Il fenomeno noto come sindrome di Stoccolma ha origine da un famoso caso di sequestro avvenuto nel 1973 proprio a Stoccolma, in Svezia. 
Un rapinatore di 32 anni, Erik Olsson, prese in ostaggio quattro persone in una banca, chiedendo il rilascio di un complice come riscatto. Dopo oltre 6 giorni Olsson si arrese alla polizia senza aver fatto del male agli ostaggi. Questi, nei giorni successivi, manifestarono sentimenti positivi verso il loro rapitore.
Dopo un anno una delle vittime rivelò di provare gratitudine nei confronti del carceriere.
Le attenzioni ricevute avevano indotto lei e le altre vittime a pensare che, nonostante la situazione difficile e la paura, fossero stati trattati con gentilezza. Un altro ostaggio, Sven Safstrom, arrivò addirittura a dire che si potrebbe pensare ad Olsson come ad un “Dio di emergenza“.
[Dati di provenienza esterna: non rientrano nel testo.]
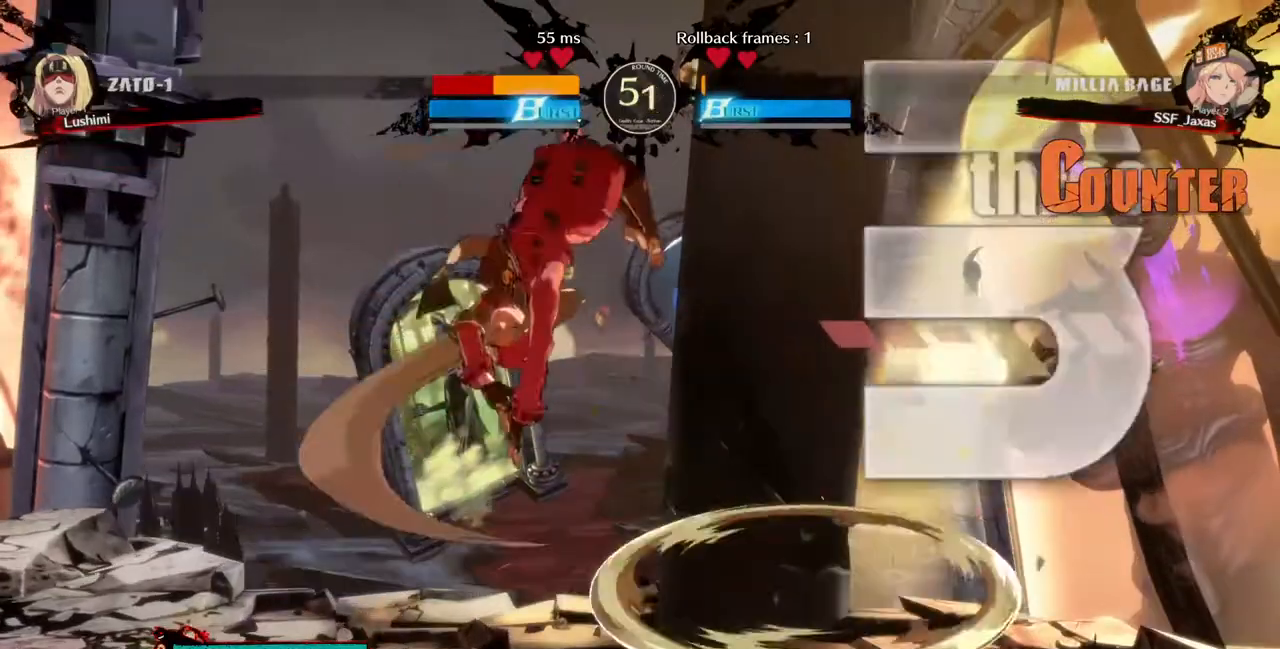
{"buttons": ["SQUARE", "TRIANGLE", "DPAD_DOWN", "DPAD_LEFT"], "events": [[280, "DPAD_DOWN", "down"], [400, "SQUARE", "down"], [400, "TRIANGLE", "down"]]}
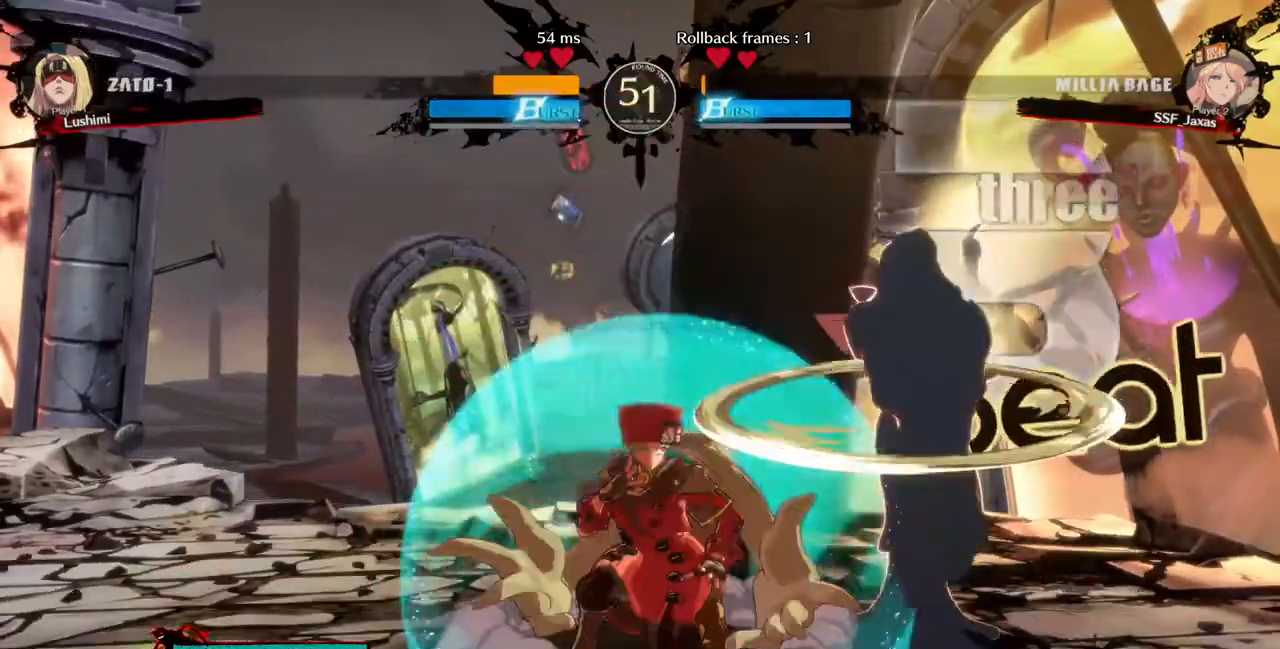
{"buttons": ["DPAD_DOWN", "DPAD_LEFT"], "events": [[200, "SQUARE", "up"], [200, "TRIANGLE", "up"], [240, "DPAD_DOWN", "up"], [240, "DPAD_LEFT", "up"], [280, "DPAD_RIGHT", "down"], [360, "DPAD_RIGHT", "up"], [400, "DPAD_RIGHT", "down"], [440, "DPAD_LEFT", "down"], [440, "DPAD_RIGHT", "up"], [520, "DPAD_DOWN", "down"]]}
Secondo gli psichiatri, gli ostaggi svilupparono un debito emotivo verso chi li aveva tenuti in vita, anche se questi erano i responsabili della loro prigionia. Nonostante la paura, il fatto di essere stati trattati con relativa umanità li portò a provare una sorta di gratitudine distorta verso i sequestratori. Questa reazione contraddittoria è diventata nota come “Sindrome di Stoccolma”. 
Questo caso, ed altri simili, hanno sollevato domande affascinanti su come le vittime possano sviluppare risposte emotive inattese di fronte a situazioni estreme e minacciose.

Meccanismi mentali alla base della sindrome

Gli esperti ritengono che la comparsa della sindrome dipenda in larga parte dalla personalità della vittima:
Una personalità fragile e poco solida sembra essere più incline allo sviluppo della sindrome, al contrario chi ha un carattere forte e dominante ne è meno predisposto.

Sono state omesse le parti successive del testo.